I cite all this not to suggest all that is not necessary for a legal and humane society, but that illegal immigration, with its myriad of linguistic, cultural, and legal force-multipliers, makes it all the more difficult, expensive, and, in the end, utterly unsustainable.

Given the cultural, legal, and social collisions between those from Oaxaca state who arrive in California without legality, English, literacy or education, a near-bankrupt state is increasingly unable to provide social services for all its residents, permanent or transient. In philosophical terms, are conditions so wretched in Mexico, and so favorable in the United States, that pregnant teens risk crossing the border illegally, without money, literacy, or language facility? And if so, why do we not ask culpable Mexican officials why such an abyss exists in our present globalized world, and why is the U.S., so criticized by immigration activists, seen as so humane by immigrants themselves?
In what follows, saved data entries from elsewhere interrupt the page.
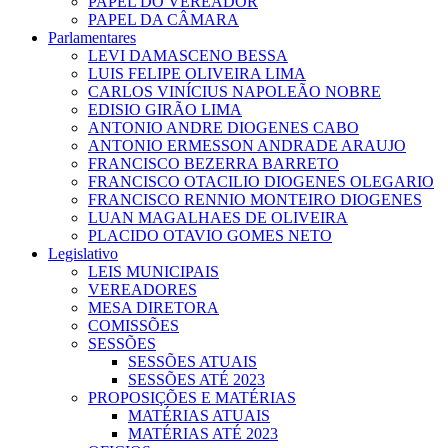
PAPEL DO VEREADOR
PAPEL DA CÂMARA
Parlamentares
LEVI DAMASCENO BESSA
LUIS FELIPE OLIVEIRA LIMA
CARLOS VINÍCIUS NAPOLEÃO NOBRE
EDISIO GIRÃO LIMA
ANTONIO ANDRE DIOGENES CABO
ANTONIO ERMESSON ANDRADE ARAUJO
FRANCISCO BEZERRA BARRETO
FRANCISCO OTACILIO DIOGENES OLEGARIO
FRANCISCO RENNIO MONTEIRO DIOGENES
LUAN MAGALHAES DE OLIVEIRA
PLACIDO OTAVIO GOMES NETO
Legislativo
LEIS MUNICIPAIS
VEREADORES
MESA DIRETORA
COMISSÕES
SESSÕES
SESSÕES ATUAIS
SESSÕES ATÉ 2023
PROPOSIÇÕES E MATÉRIAS
MATÉRIAS ATUAIS
MATÉRIAS ATÉ 2023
Finally, whatever the actual denouement to this case, the ethics of it are more than tragic, although certainly the murder of an innocent newborn is the most heinous of crimes. The suspect may well have determined to cross the border illegally in search of free medical attention or at least in expectation that a pregnant teenage Oaxacan resident is far better off in Madera than in Oaxaca. If the charges prove factual, she then committed a series of crimes, from murder to efforts after the fact to lie to officials to conceal that murder. My worry is also this: How many in-need U.S. citizens of Madera (and the majority would be Mexican-American given the city’s demography) rush to the emergency room with serious cases of strep throat, life-threatening infectious diseases, or sudden catastrophic illnesses, only to find “doctors” and “deputies” attending to a murder case by someone who speaks an unfathomable language who arrived just three days earlier and who is intent on not cooperating with officials? I fear throughout California -- in a state with millions of illegal aliens, many with medical and linguistic challenges -- that many U.S. citizens simply avoid emergency rooms because it has increasingly become not a source of prompt life-saving attention, but a more complex landscape of translation, investigation, and law enforcement.

The point of this disturbing story is simply this: We are told the victims are those who enter the United States illegally and without our language and customs. I grant that they may be victims sometimes, but the surrounding community is even more victimized by extending unsustainable social and state services to those who are often not cooperative and honest with them, often at the expense of citizens who are struggling in recessionary times to pay for it and in frustration will not use the services themselves that they need and must pay for.  At some point, Americans must grasp that each time a foreign national chooses not to apply for legal entrance but simply breaks federal law and crosses the border, that is the beginning, not the end, of an entire chain of events that so often do not end well for anyone.

Postscript: In a subsequent updated story, the teen is now to be charged as an adult and she is identified by name.